À l’âge de l’histoire universelle, les villes-mondes, loin d’être soumises à la loi uniforme des algorithmes, conserveront une identité forte et un esprit singulier.
Des villes nouvelles continueront à sortir de terre, conçues d’emblée comme des écosystèmes soutenables, pilotés par le recueil et le traitement des données, telles Songdo en Corée du Sud, Shenzhen en Chine qui a vocation à jouer un rôle de laboratoire pour la lutte contre la pollution, ou encore les villes créées par Google ou Facebook en Californie. Mais l’enjeu déterminant demeure l’adaptation des mégalopoles existantes, qui devront à la fois croître et repenser leur organisation, leur mode de développement et leur gouvernance.
Les technologies de l’information joueront un rôle central avec l’émergence des villes intelligentes, mais elles relèvent des moyens et non des fins.
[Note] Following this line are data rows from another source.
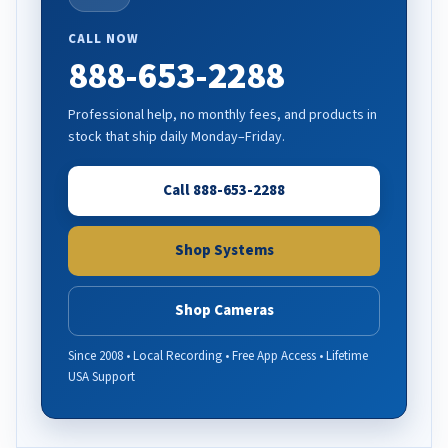
CALL NOW
888-653-2288
Professional help, no monthly fees, and products in
stock that ship daily Monday–Friday.
Call 888-653-2288
Shop Systems
Shop Cameras
Since 2008 • Local Recording • Free App Access • Lifetime
USA Support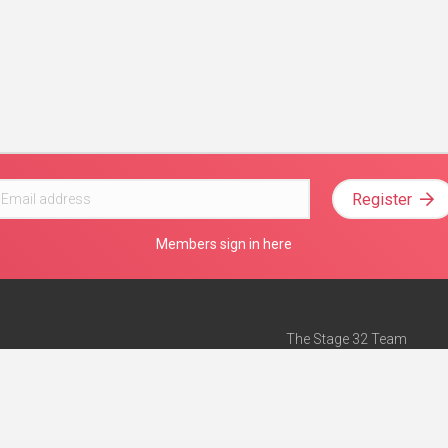
Register
Members sign in here
The Stage 32 Team
Mission Statement
e
Stage 32 Press
ch”
— Forbes
Advertise on Stage 32
Teach with Stage 32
Elles devront être mises au service des grands objectifs qui détermineront le succès des villes-mondes : le développement économique fondé sur l’innovation et la valorisation optimale des ressources humaines ; la croissance inclusive indissociable de la qualité de l’éducation et de la santé ; l’insertion dans un réseau de villes-relais et la mobilité ; l’évolution vers un modèle de ville durable et propre (les villes concentrent 80 % des émissions de gaz à effet de serre sur 2 % de la surface de la planète) ; l’endiguement de l’étalement urbain ; la sécurité via la prévention et la gestion active des risques ; l’association des citoyens aux décisions et la décentralisation du pouvoir.
Le réseau des villes-mondes redéfinit la hiérarchie des nations et des continents. Au moment où Londres voit son statut remis en cause par le Brexit, il est vital que l’Europe continentale dispose d’un ou deux de ces nœuds de la mondialisation. Les nombreux atouts de Paris ont été annihilés par le décrochage de notre pays et par la gestion calamiteuse de la capitale, qui s’est coupée tant de sa région que du monde du XXIe siècle tout en cumulant insécurité, insalubrité, thrombose et hausse de la pollution. Il est très heureux que le succès spectaculaire des métropoles comme Lyon, Bordeaux ou Toulouse mette fin au tableau de notre pays réduit à Paris entouré d’un désert. Mais le redressement de la France est indissociable de l’accession de Paris au rang de ville-monde. Voilà pourquoi il est vital de relancer le projet du Grand Paris au lieu de laisser notre capitale dépérir.